--- Data to process ---

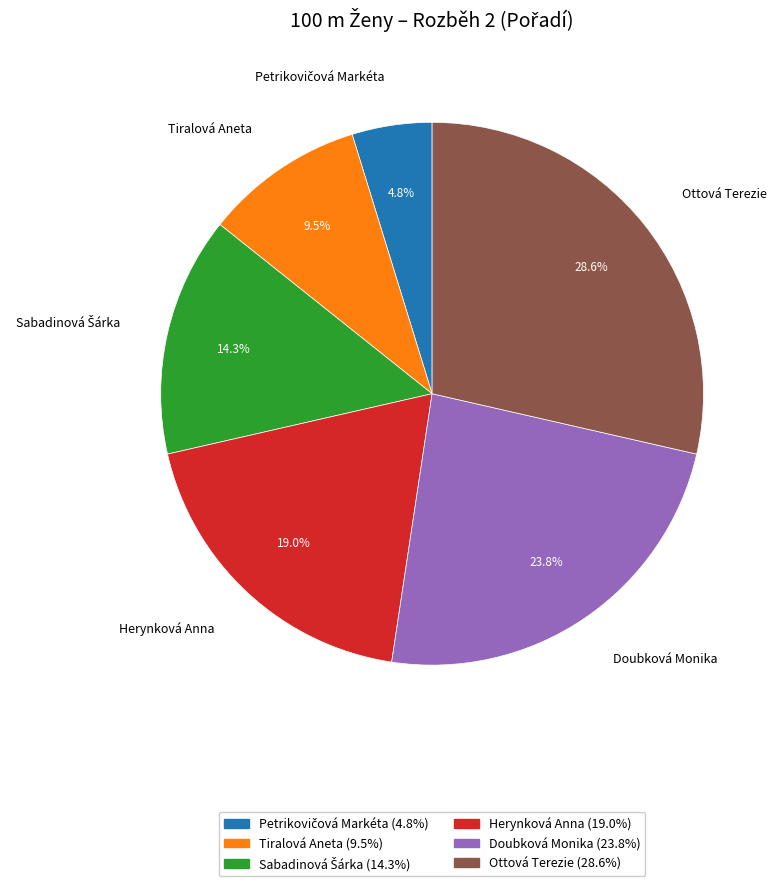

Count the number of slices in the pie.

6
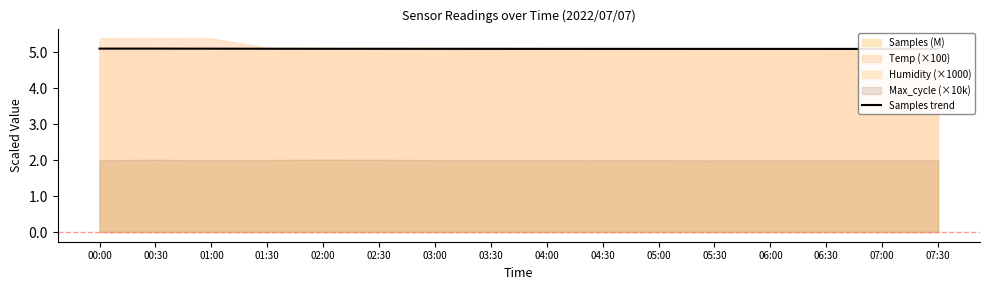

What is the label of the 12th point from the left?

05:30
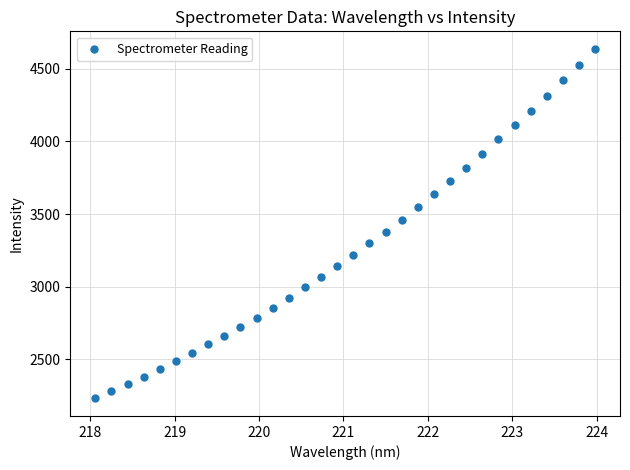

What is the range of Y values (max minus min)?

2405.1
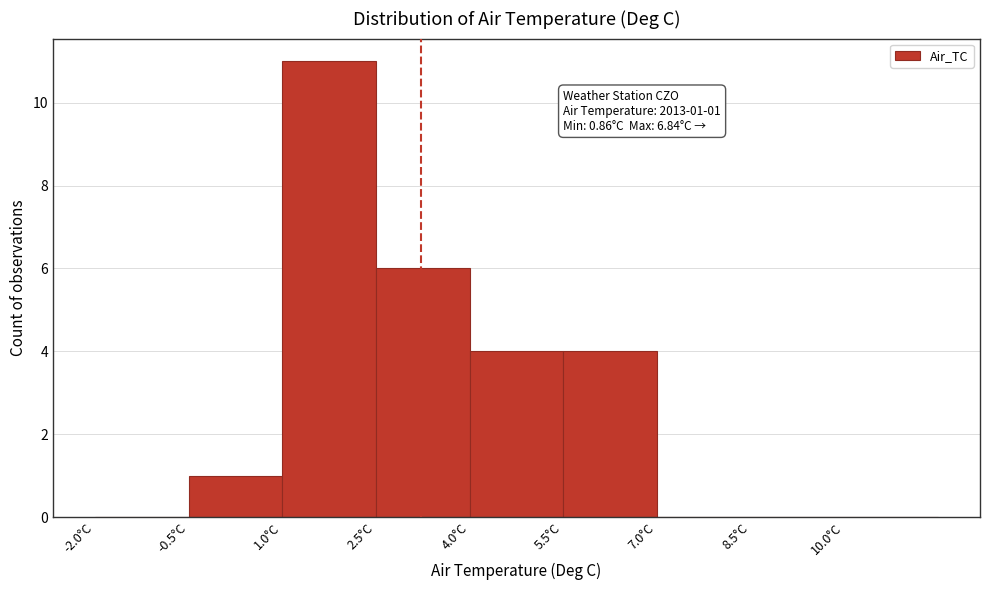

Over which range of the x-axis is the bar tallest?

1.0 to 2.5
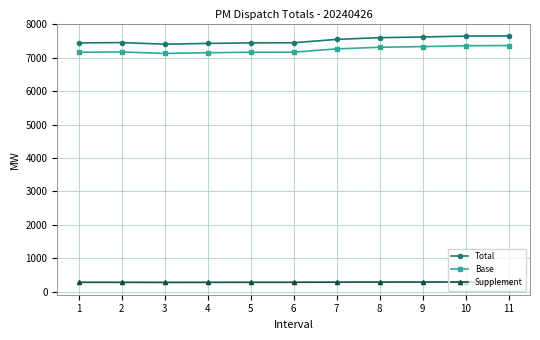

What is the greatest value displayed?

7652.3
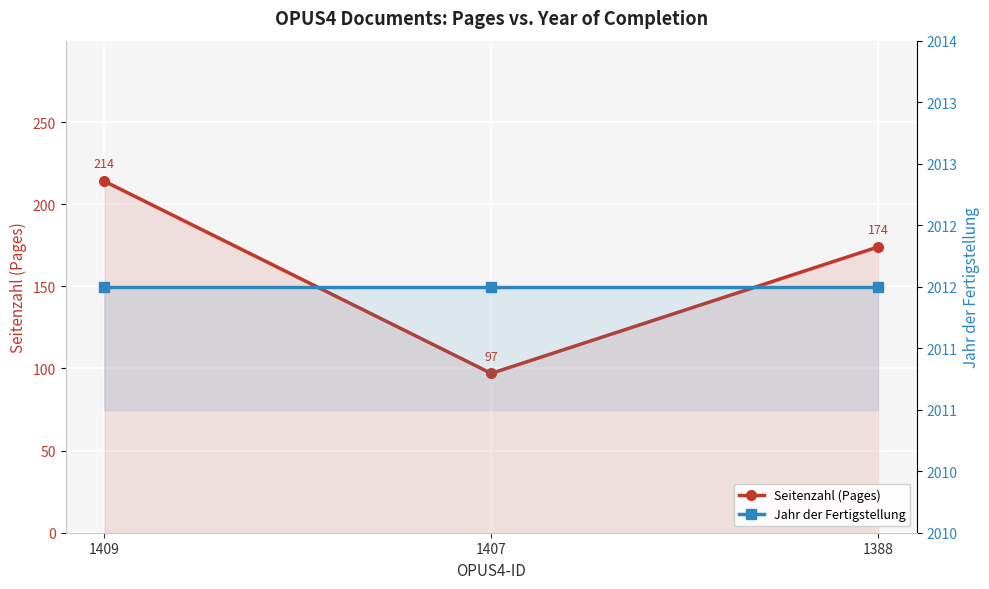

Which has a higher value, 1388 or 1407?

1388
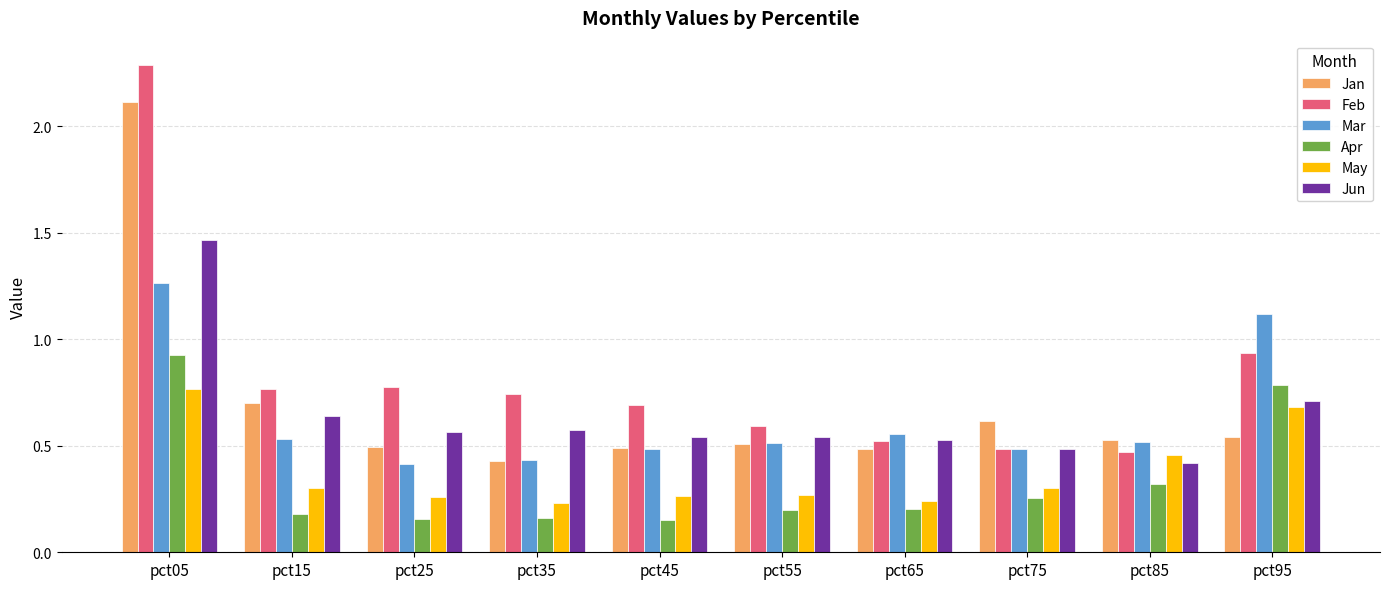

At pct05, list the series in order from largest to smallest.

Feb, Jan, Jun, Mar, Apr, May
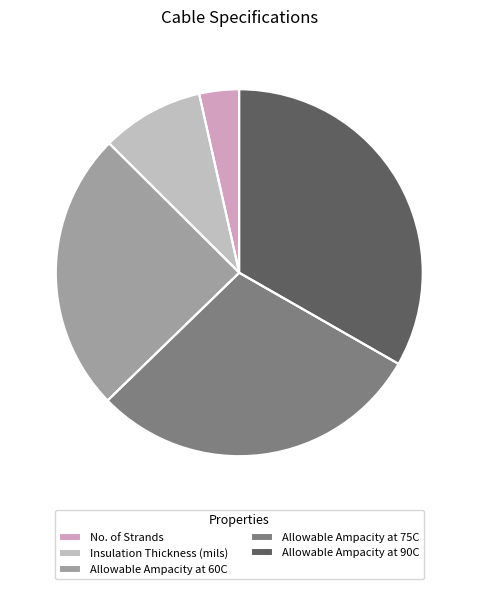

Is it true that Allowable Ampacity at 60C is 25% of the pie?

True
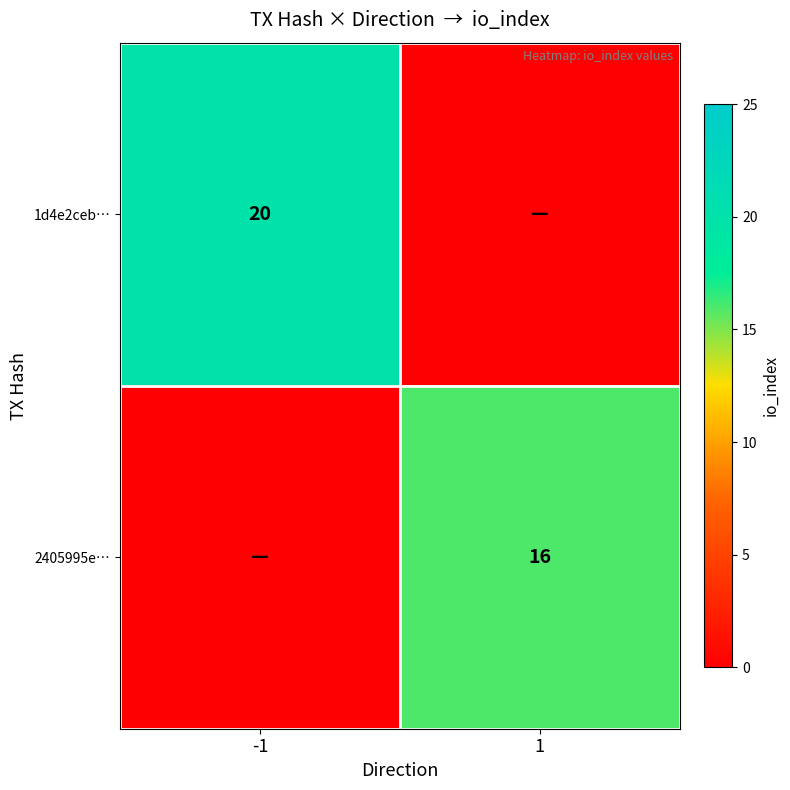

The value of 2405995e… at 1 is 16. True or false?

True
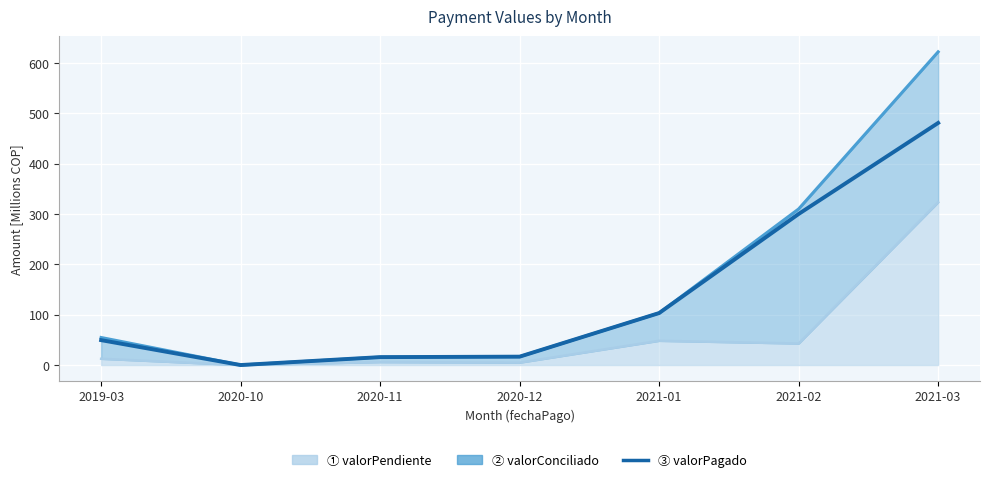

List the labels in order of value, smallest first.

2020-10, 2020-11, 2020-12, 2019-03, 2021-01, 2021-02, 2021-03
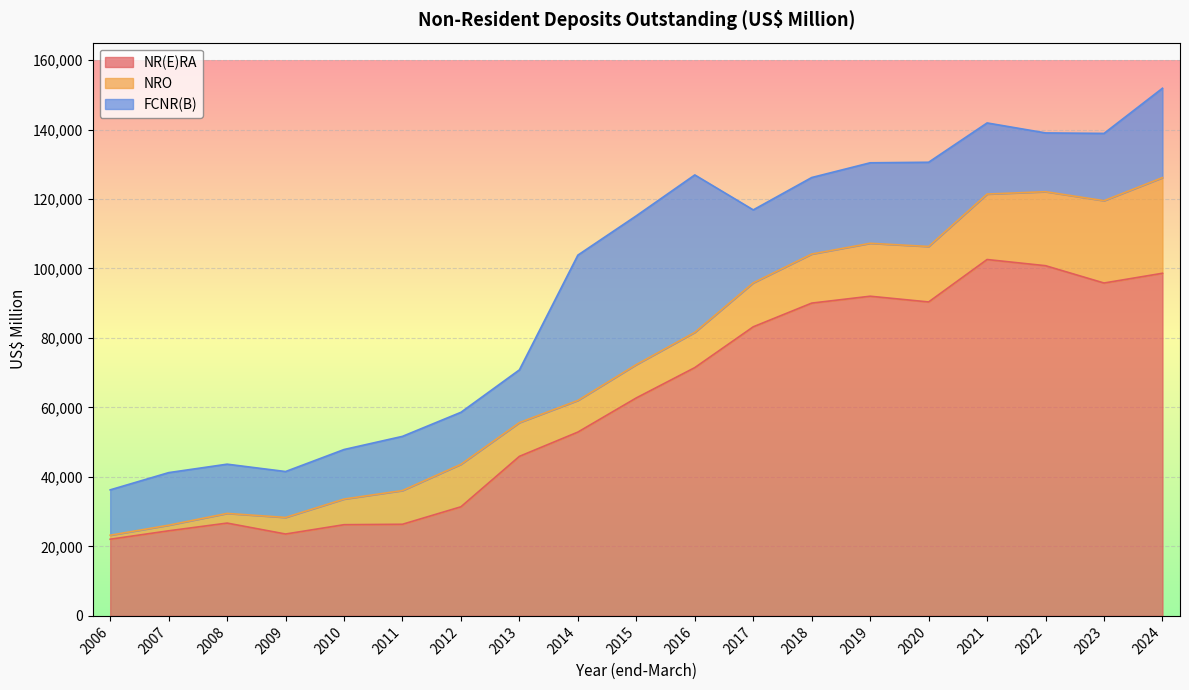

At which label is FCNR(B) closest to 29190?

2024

---

[Your assignment]: Can you show each line of the records above that contains the word "What", copied in full? Case counts.

[Expected output]:
What is the label of the 12th point from the left?
What is the range of Y values (max minus min)?
What is the greatest value displayed?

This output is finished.